Nilai tukar rupiah sangat penting diketahui dalam penyusunan APBN karena terakait erat dengan beban belanja yang harus dialokasikan untuk pembayaran cicilan pokok dan bunga utang luar negeri maupun subsidi barang-barang impor seperti BBM yang sangat vital dalam menunjang perekonomian nasional. Pengeluaran pembiayaan berupa valas harus diukur dalam nilai mata uang rupiah. Jika kurs dijaga pada nilai yang kuat, maka anggaran belanja bunga dan pengeluaran pembiayaan lebih hemat. Subsidi BBM yang minyaknya diimpor harus dibiayai dengan anggaran yang tidak sedikit, sehingga perhitungan kurs yang tepat akan memberikan besaran yang tepat pula dalam memprediksi kebutuhan belanja subsidi. Jika kurs yang ditetapkan dalam APBN terlalu tinggi, bisa saja terjadi surplus anggaran karena kebutuhan subsidi lebih kecil. Tapi, jika kurs dipatok terlau rendah maka ketika nilai rupiah melemah, penutupan defisit anggaran dengan pembiayaan tak terelakkan lagi. Selain itu, banyak barang/jasa yang didatangkan dari luar negeri, sehingga diperlukan besaran yang akurat dalam menentukan besarnya kebutuhan dana dalam nilai rupiah. Lebih jauh lagi, kurs juga penting dalam perhitungan pendapatan bea masuk dan pajak warga negara asing yang tidak dibayarkan dalam mata uang rupiah, sehingga besaran pendapatan dapat diukur secara tepat dalam APBN.
Suku bunga SPN yang menggantikan suku bunga SBI penting diketahui, karena dengan adanya tingkat bunga ini, pemerintah dapat mengambil kebijakan terkait investasi. Bank-bank juga dapat menentukan tingkat bunga yang “dijual” kepada masyarakat. Selain itu, pemerintah juga bisa mengambil kebijakan terkait penjualan obligasi negara dengan berpedoman pada tingkat bunga SPN. Sehingga penerimaan pembiayaan dalam negeri maupun pengeluaran pembiayaannya dapat ditentukan dalam APBN.
Lifting minyak dan ICP juga sangat penting diketahui untuk mengetahui seberapa besar subsidi yang diperlukan untuk kebutuhan BBM dan pendapatan negara bukan pajak dari sektor migas, khususnya produksi minyak bumi.
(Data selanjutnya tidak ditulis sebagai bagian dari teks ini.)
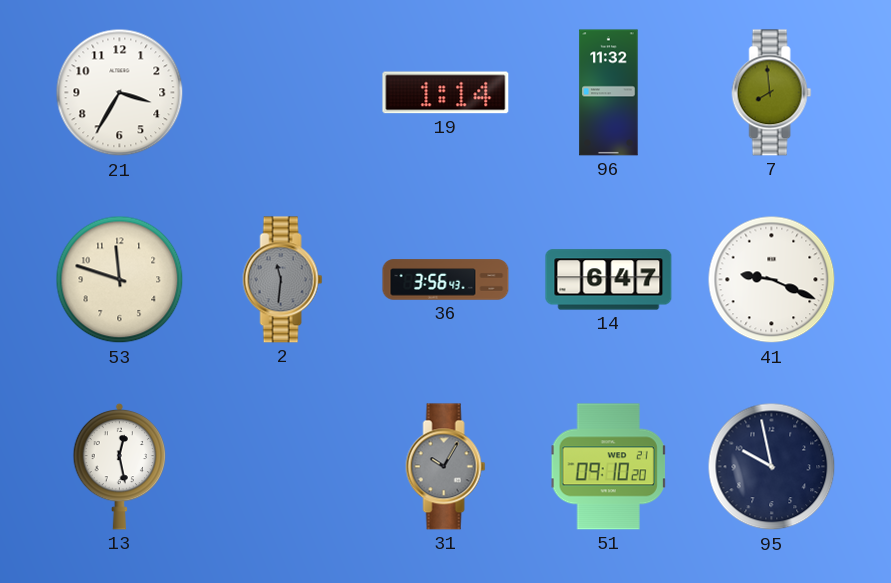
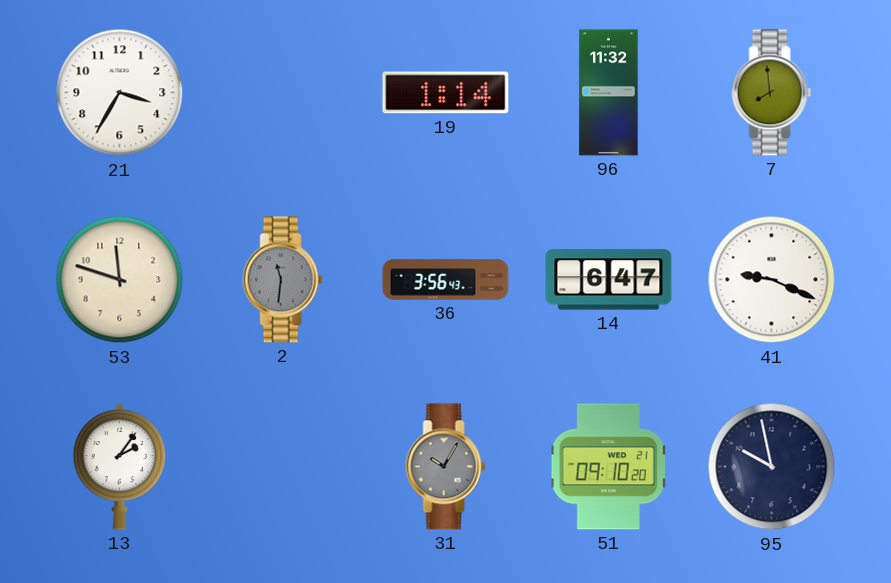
13: 12:28 -> 2:06
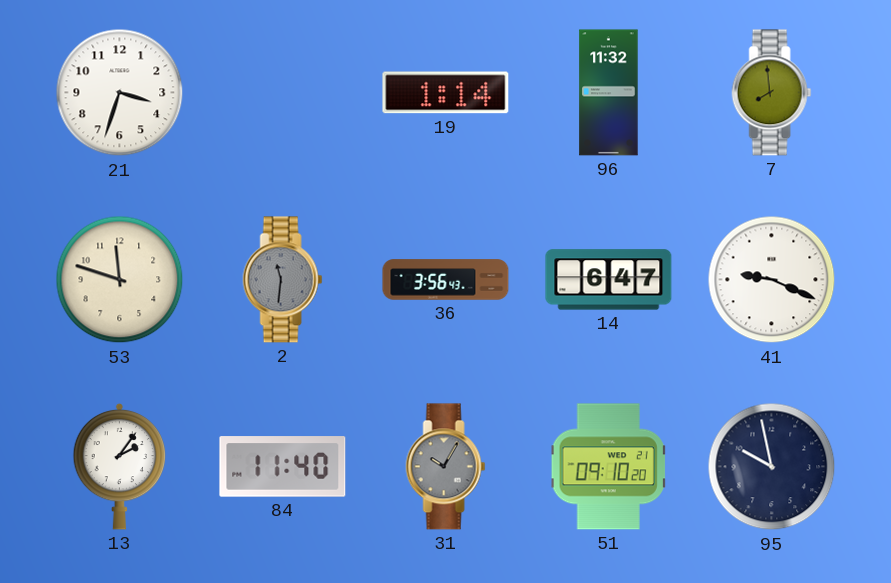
21: 3:35 -> 3:33
84: none -> 11:40
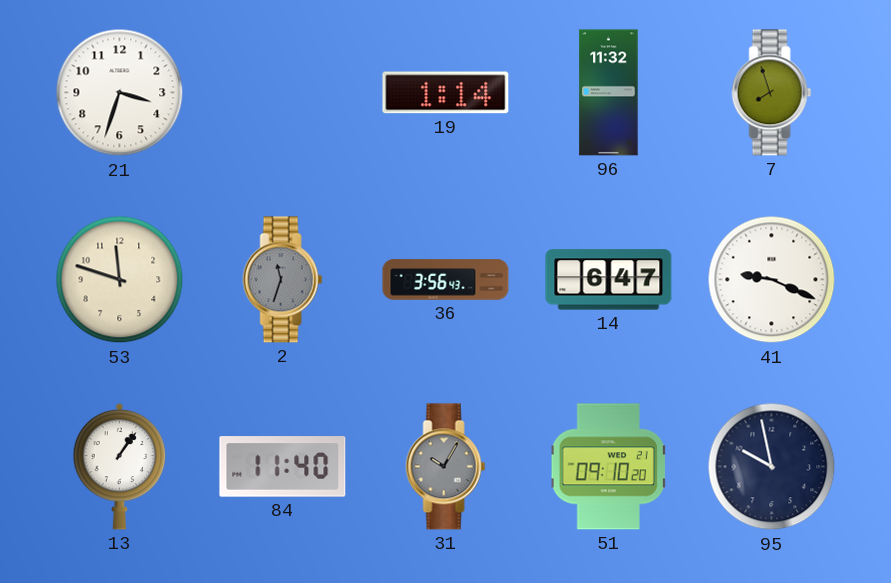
7: 7:59 -> 7:57
2: 11:31 -> 11:33
13: 2:06 -> 1:06
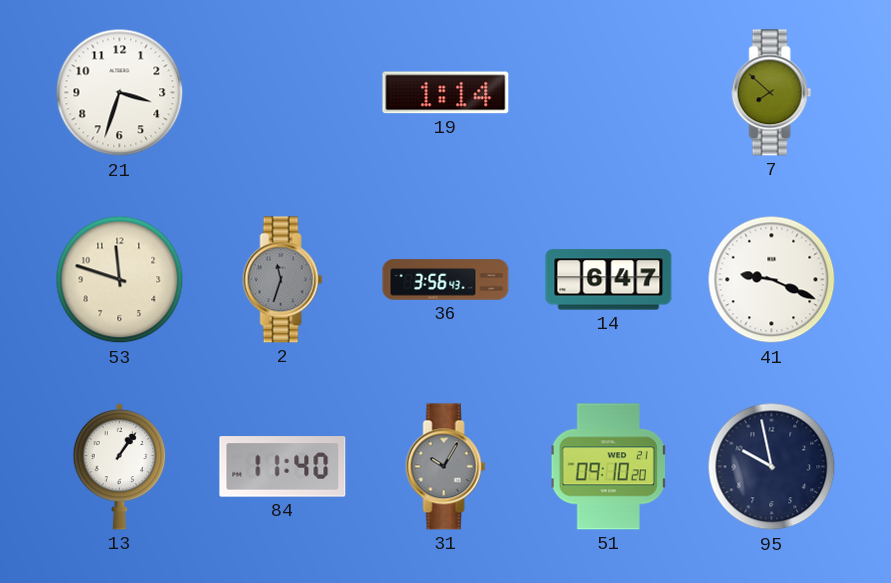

BBM merupakan salah satu kebutuhan vital dalam menunjang perekonomian dan hajat hidup orang banyak, sehingga pemerintah perlu meramalkan kemampuan APBN untuk menyubsidi BBM, subsidi tarif dasar listrik (TDL), dan kebijakan-kebijakan lainnya. Dengan target lifting minyak dan prediksi ICP, pendapatan negara dapat diramalkan lebih baik.
Tercukupinya pasokan dan harga minyak yang stabil sangat diperlukan untuk mendorong pertumbuhan ekonomi dan kegiatan usaha sehingga wajar jika pemerintah, masyarakat, badan usaha dan investor mendambakan harga minyak yang mampu diprediksi. Namun pada kenyataannya harga minyak tidak mudah diprediksi dan sering bergerak ke arah yang tidak diduga karena di pengaruhi faktor fundamental (permintaan, pasokan, stok minyak, kapasitas produksi, cadangan dunia, kemampuan kilang dunia) dan faktor non fundamental (geopolitik, kebijakan pemerintah, cuaca, bencana alam, pemogokan, kerusakan instalasi di mata rantai produksi, melemahnya nilai dolar, spekulasi).